The smarter the tools get, the more critical identity becomes. Managing who can use AI is one layer of control; managing what the AI can see and learn is where true governance starts.
What Identity Governance Must Evolve to Handle
Most identity systems were built for predictable users. They manage logins, apply roles, and revoke access when people leave. AI doesn’t follow that rhythm. It doesn’t join, it doesn’t resign, and it never takes a holiday. Once connected, it keeps operating silently in the background: analysing data, automating tasks, and sharing outputs with whoever prompts it. That means identity governance now needs to think beyond human accounts.
The first step is recognising AI agents as identities in their own right. Every connector, plug-in, or automation should be treated like a digital user with a defined purpose and scope. Just as you wouldn’t give an intern admin privileges, AI shouldn’t have unrestricted access to enterprise data. The principle of least privilege has to extend to machines as well.
Governance teams also need to understand data flow at a deeper level. It’s not just about whether access is granted, but how that access is used once the AI starts working. An AI assistant trained to summarise financial reports shouldn’t have visibility into HR records. Without clear segregation, the system ends up mixing information from different domains and that’s how sensitive data slips through unnoticed.
Another shift involves accountability. In most organisations, AI access is granted informally. A project lead might enable an API key or connect a tool for convenience. Months later, no one remembers who set it up or what data it still touches. Governance needs to close that gap by tracking ownership, access history, and usage patterns for every AI identity.
This isn’t about slowing down innovation but about keeping control as automation scales. The enterprises that get this right will be able to use AI confidently, with the same level of assurance they have for human users. And that’s where identity governance becomes more than compliance. It becomes the foundation for safe and sustainable AI adoption.

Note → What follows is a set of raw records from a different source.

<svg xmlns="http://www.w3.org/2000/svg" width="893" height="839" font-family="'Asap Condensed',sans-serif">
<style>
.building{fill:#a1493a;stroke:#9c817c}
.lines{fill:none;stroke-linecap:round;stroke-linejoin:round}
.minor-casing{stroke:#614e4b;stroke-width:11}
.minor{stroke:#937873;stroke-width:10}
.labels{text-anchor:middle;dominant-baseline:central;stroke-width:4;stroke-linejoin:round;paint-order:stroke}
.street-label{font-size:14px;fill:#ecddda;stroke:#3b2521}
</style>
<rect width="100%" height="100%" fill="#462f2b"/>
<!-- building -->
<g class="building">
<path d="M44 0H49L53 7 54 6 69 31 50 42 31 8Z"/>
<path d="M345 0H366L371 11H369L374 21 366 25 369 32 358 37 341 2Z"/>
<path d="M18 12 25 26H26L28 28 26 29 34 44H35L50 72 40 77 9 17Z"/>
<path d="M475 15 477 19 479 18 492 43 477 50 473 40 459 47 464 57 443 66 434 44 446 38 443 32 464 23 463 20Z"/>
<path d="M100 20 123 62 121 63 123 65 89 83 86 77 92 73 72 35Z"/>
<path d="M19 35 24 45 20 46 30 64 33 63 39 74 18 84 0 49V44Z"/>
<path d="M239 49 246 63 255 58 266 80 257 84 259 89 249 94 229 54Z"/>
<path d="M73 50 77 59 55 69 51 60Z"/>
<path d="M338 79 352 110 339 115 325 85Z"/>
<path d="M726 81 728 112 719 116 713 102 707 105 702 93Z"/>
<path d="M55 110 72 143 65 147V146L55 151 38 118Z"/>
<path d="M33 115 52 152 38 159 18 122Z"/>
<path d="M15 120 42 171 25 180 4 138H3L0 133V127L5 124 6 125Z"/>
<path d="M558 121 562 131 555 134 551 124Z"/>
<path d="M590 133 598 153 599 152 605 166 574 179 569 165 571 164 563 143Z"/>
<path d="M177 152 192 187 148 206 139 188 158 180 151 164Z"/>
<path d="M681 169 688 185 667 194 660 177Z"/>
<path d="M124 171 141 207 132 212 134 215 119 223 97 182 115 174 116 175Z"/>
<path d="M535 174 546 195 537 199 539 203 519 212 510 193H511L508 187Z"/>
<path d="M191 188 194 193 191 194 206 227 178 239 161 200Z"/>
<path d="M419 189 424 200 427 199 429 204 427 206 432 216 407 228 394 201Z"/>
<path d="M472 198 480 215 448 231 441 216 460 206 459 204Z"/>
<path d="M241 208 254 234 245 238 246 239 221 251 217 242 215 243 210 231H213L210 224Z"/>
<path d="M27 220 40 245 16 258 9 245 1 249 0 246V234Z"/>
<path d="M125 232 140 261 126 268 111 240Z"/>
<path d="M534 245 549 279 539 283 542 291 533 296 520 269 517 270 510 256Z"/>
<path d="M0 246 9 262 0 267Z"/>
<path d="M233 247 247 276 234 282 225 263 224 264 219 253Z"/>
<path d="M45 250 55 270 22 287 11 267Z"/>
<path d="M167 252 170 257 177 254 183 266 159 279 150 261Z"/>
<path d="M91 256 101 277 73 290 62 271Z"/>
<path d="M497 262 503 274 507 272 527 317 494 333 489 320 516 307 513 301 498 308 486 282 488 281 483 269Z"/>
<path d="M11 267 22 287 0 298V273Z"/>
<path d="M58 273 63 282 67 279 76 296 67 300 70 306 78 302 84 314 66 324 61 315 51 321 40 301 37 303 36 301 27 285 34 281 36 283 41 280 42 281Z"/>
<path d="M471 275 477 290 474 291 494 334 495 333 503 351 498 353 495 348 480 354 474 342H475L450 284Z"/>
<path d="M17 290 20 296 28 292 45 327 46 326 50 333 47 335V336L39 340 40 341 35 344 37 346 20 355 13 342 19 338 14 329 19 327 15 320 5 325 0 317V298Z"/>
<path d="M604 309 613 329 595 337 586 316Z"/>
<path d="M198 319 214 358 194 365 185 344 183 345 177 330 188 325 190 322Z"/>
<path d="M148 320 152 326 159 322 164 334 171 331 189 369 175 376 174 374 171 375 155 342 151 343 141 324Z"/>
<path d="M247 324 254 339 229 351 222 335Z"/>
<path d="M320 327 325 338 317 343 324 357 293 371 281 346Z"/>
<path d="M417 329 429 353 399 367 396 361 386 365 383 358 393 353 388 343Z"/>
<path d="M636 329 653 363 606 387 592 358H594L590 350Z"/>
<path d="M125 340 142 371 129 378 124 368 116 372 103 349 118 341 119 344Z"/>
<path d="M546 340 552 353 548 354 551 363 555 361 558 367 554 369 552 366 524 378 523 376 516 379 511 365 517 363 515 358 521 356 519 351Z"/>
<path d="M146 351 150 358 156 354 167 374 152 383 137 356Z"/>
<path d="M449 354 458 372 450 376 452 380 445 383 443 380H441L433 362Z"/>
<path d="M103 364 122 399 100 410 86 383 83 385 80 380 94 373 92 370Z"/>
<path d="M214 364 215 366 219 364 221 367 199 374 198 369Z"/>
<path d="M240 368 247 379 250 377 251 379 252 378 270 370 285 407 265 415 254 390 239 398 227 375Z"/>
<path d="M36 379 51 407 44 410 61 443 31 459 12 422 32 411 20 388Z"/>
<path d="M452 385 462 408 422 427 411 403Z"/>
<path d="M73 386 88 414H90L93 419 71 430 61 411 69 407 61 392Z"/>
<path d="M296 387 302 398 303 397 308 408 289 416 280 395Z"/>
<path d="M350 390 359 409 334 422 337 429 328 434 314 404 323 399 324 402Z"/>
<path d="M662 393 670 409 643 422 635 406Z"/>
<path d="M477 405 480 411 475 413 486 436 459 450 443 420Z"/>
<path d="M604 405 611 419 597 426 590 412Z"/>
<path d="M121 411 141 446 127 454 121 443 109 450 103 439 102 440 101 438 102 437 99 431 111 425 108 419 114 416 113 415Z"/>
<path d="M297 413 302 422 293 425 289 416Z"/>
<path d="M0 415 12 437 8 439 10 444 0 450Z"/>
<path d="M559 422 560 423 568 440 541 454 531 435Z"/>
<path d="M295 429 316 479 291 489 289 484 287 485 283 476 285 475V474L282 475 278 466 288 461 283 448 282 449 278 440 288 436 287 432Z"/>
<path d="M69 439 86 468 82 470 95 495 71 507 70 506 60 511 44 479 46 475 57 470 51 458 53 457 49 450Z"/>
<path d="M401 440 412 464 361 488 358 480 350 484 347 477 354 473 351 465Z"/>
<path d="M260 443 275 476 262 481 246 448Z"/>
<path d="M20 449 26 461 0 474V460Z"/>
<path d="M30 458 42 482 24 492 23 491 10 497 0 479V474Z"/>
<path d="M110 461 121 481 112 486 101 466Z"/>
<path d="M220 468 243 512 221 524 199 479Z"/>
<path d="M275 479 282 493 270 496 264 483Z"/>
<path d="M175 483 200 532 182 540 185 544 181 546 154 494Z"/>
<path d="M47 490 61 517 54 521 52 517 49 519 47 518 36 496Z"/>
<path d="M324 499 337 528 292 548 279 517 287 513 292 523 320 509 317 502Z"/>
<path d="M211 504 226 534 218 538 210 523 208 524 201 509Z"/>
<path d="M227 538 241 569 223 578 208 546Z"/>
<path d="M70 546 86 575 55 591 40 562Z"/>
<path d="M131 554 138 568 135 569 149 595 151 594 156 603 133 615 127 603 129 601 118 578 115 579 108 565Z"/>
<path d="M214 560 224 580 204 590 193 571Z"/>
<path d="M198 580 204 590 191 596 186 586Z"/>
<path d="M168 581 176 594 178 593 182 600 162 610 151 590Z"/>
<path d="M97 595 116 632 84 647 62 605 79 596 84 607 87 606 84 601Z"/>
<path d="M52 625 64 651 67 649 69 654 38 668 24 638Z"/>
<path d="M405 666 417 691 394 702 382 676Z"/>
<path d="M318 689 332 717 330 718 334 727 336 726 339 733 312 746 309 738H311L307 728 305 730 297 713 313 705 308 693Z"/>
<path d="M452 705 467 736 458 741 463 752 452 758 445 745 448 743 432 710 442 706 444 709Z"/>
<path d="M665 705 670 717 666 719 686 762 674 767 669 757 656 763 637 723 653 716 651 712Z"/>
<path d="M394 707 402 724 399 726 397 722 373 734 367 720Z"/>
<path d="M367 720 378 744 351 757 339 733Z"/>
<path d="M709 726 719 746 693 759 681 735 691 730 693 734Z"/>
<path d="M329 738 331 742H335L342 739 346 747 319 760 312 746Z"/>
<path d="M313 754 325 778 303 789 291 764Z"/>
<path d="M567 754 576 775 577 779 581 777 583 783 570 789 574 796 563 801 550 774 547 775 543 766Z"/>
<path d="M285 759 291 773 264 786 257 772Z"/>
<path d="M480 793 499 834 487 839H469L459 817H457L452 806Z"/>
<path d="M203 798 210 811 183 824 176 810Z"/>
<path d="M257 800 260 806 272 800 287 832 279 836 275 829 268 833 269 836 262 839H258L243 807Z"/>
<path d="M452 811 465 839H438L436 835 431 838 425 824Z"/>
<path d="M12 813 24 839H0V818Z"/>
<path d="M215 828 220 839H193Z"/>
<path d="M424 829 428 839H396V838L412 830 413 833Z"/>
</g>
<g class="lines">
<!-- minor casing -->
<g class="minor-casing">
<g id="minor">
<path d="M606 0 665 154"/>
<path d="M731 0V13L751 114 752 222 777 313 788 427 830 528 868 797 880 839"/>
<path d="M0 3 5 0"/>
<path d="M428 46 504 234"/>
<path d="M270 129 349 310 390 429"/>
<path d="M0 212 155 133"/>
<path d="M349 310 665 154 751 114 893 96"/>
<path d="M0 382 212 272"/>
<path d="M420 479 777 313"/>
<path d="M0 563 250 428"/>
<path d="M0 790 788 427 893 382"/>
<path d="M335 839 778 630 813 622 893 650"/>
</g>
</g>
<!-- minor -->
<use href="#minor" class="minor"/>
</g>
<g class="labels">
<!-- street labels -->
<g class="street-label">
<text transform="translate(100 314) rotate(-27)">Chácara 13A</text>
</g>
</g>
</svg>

Turning the Lesson into an Advantage
AI is changing how businesses operate, but it’s also rewriting the rules of security. The organisations that treat identity as the foundation for AI use gain more than just protection. They gain agility. When you know which AI tools can access which data, and who is responsible for them, you can innovate without constantly worrying about accidental exposure or compliance issues.
CISOs who take this seriously can turn a potential risk into a strategic advantage. Properly governed AI isn’t a liability; it’s a capability. Teams can deploy new tools faster, automate more processes, and provide richer insights to decision-makers, all while maintaining visibility and control. The key is simple: treat AI like a user, monitor it like a user, and enforce governance policies consistently.
It also changes the conversation internally. Security is no longer just about blocking risks. It’s about enabling growth. When executives see that AI tools are controlled, monitored, and compliant, they become more willing to experiment and adopt automation. That leads to smarter decisions, faster delivery, and a culture that embraces innovation responsibly.
Ultimately, identity governance becomes the lens through which the business views AI safely. Those who act now are not just avoiding mistakes. They are positioning themselves as leaders in the AI-driven future. It’s a chance to turn compliance and security into real business value.